Exercise:
Below are some records. Return exactly the lines from the one containing "right shoulder: (809, 90, 22)" through the one containing "left wrist: (1003, 210, -23)", both included, and only those.

- - - -

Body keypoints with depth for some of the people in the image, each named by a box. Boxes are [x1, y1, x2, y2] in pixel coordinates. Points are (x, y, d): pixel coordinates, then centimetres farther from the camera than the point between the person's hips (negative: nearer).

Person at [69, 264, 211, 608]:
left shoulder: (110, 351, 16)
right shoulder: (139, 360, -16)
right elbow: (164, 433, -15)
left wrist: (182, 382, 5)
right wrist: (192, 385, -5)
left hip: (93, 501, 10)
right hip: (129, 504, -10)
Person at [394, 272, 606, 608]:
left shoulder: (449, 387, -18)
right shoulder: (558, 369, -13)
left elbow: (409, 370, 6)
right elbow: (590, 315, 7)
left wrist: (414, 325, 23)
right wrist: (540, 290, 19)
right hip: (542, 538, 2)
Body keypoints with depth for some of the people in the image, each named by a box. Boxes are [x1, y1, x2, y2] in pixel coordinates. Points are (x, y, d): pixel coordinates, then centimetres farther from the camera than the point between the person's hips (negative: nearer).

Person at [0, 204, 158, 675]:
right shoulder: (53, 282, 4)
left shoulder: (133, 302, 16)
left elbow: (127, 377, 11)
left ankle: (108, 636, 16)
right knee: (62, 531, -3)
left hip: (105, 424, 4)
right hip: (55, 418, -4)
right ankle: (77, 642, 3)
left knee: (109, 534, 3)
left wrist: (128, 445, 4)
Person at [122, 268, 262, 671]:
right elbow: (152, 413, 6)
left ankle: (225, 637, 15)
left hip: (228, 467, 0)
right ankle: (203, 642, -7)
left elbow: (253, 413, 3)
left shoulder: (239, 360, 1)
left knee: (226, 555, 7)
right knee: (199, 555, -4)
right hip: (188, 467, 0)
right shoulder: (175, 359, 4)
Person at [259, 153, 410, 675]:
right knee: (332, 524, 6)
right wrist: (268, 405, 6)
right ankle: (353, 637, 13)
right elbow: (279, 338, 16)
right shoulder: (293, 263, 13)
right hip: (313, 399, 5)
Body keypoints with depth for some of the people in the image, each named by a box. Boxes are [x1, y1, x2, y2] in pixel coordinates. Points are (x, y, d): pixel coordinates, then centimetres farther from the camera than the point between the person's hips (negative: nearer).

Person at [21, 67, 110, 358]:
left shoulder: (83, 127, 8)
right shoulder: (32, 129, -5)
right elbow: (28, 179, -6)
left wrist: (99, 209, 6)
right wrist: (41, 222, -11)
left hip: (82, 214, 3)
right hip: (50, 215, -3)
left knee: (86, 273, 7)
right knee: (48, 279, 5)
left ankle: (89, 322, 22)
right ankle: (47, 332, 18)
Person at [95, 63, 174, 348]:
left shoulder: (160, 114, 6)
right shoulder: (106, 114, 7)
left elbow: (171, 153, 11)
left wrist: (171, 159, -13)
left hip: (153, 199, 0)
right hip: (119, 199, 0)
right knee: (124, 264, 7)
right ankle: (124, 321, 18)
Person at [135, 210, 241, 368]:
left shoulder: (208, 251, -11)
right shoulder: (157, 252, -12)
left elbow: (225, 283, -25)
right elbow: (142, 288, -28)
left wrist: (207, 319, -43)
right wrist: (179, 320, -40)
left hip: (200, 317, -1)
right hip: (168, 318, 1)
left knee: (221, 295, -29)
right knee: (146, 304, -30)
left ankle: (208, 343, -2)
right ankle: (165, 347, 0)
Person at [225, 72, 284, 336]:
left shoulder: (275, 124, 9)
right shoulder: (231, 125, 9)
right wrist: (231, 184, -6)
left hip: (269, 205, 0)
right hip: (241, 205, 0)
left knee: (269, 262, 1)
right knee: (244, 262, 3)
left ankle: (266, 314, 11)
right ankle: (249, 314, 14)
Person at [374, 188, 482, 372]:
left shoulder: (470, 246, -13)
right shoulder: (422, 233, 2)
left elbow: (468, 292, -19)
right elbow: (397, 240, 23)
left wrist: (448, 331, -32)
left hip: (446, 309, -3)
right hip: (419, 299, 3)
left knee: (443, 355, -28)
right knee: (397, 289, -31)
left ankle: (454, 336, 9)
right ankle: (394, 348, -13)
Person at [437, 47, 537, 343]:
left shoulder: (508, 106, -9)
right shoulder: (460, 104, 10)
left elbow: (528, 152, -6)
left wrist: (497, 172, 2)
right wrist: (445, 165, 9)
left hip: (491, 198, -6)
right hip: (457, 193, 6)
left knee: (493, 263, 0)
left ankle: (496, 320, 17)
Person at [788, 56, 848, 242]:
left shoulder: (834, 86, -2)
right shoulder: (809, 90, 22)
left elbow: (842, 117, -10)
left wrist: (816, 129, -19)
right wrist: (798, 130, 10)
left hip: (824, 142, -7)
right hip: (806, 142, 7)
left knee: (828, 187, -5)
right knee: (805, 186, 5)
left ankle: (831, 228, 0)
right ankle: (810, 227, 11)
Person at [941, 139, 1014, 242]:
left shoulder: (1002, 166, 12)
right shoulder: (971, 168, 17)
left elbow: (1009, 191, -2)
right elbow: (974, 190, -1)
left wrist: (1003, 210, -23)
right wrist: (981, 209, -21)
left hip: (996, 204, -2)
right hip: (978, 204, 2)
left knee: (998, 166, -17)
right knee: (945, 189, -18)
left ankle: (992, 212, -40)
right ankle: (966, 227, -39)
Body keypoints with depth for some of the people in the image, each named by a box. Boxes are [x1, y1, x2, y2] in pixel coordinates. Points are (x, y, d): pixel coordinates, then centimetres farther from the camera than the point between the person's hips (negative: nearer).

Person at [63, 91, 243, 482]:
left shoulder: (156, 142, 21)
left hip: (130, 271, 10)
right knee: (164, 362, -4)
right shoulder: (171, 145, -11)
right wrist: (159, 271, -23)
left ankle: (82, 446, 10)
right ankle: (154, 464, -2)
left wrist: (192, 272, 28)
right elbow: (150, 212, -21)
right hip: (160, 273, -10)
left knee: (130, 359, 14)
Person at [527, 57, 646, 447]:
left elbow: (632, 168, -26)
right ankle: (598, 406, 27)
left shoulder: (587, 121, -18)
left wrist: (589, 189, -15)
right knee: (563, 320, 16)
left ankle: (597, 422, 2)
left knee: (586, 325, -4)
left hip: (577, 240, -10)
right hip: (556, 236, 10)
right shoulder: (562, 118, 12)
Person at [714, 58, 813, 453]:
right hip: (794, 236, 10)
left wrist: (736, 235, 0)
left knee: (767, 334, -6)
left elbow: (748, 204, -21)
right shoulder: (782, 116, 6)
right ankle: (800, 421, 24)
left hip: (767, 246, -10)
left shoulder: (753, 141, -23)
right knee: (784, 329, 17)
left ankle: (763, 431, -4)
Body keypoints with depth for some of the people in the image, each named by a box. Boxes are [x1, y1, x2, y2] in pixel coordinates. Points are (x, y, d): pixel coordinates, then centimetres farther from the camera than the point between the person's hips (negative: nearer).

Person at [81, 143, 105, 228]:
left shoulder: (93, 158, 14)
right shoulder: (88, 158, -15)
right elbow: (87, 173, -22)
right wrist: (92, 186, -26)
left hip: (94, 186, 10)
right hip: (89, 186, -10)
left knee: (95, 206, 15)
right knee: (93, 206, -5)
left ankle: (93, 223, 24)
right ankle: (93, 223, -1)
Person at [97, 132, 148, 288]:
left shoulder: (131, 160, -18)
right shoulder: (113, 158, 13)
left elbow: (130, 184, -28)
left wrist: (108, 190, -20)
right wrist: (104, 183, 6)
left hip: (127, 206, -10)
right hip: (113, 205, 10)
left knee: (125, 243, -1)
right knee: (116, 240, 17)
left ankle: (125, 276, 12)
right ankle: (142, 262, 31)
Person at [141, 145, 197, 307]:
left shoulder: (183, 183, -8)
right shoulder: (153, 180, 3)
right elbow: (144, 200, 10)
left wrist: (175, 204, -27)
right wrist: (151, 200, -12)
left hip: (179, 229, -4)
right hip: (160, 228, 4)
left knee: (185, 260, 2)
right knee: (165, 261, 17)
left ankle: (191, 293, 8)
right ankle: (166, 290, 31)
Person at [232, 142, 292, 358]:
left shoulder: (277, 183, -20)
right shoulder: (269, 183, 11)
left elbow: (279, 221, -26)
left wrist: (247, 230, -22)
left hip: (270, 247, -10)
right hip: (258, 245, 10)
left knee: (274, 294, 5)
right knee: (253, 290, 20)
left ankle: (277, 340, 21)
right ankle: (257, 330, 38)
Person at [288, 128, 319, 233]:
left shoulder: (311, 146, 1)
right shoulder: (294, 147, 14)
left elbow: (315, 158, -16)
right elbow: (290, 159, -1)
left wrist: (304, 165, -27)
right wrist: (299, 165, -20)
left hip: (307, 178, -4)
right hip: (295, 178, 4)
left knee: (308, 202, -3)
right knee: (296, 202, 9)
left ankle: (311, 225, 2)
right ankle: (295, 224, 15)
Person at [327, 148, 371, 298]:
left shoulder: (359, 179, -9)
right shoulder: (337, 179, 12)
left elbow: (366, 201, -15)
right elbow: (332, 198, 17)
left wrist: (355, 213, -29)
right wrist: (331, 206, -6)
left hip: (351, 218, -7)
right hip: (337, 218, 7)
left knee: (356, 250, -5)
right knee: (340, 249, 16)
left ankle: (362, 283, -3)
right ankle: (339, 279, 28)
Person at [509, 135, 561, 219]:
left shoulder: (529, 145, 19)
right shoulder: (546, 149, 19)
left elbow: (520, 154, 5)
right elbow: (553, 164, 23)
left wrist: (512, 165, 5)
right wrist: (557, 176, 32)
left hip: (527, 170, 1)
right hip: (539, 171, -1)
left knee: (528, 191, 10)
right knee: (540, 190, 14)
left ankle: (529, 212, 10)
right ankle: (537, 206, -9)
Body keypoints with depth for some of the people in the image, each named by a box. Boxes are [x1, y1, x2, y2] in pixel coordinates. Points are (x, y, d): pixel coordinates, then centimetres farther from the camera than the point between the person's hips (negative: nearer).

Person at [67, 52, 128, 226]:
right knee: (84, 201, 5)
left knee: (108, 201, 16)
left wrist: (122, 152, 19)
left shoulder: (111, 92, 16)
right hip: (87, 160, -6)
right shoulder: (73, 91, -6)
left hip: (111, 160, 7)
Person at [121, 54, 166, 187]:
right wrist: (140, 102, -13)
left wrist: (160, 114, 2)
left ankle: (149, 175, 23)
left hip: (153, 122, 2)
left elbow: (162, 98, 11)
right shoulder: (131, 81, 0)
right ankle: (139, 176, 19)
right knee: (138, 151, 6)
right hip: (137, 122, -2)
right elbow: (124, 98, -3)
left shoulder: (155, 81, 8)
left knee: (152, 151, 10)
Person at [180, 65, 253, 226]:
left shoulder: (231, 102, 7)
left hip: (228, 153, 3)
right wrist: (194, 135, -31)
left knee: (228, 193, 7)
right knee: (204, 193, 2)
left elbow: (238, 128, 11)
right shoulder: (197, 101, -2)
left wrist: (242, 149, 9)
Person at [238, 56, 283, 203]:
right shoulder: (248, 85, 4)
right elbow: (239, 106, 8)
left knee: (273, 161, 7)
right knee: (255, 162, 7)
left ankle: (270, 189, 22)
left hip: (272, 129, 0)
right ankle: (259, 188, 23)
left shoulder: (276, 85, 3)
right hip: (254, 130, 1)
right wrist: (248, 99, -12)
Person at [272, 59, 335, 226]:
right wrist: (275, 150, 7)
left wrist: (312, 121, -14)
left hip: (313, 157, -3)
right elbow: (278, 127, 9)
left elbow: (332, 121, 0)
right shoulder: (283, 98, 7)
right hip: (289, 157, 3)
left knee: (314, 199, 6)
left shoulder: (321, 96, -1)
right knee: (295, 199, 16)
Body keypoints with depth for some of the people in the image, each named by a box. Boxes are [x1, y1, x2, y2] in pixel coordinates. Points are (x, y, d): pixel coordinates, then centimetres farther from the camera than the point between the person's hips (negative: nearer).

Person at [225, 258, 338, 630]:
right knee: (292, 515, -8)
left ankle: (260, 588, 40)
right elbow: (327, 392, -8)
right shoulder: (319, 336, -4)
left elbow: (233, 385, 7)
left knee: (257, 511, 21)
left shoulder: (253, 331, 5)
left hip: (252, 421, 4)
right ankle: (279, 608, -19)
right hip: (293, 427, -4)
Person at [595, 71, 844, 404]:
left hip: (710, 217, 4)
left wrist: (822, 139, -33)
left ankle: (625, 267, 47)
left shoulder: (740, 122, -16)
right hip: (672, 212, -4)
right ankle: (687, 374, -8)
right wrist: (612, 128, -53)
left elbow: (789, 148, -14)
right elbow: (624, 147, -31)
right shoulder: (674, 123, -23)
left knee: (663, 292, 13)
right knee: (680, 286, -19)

- - - -

Answer space:
right shoulder: (809, 90, 22)
left elbow: (842, 117, -10)
left wrist: (816, 129, -19)
right wrist: (798, 130, 10)
left hip: (824, 142, -7)
right hip: (806, 142, 7)
left knee: (828, 187, -5)
right knee: (805, 186, 5)
left ankle: (831, 228, 0)
right ankle: (810, 227, 11)
Person at [941, 139, 1014, 242]:
left shoulder: (1002, 166, 12)
right shoulder: (971, 168, 17)
left elbow: (1009, 191, -2)
right elbow: (974, 190, -1)
left wrist: (1003, 210, -23)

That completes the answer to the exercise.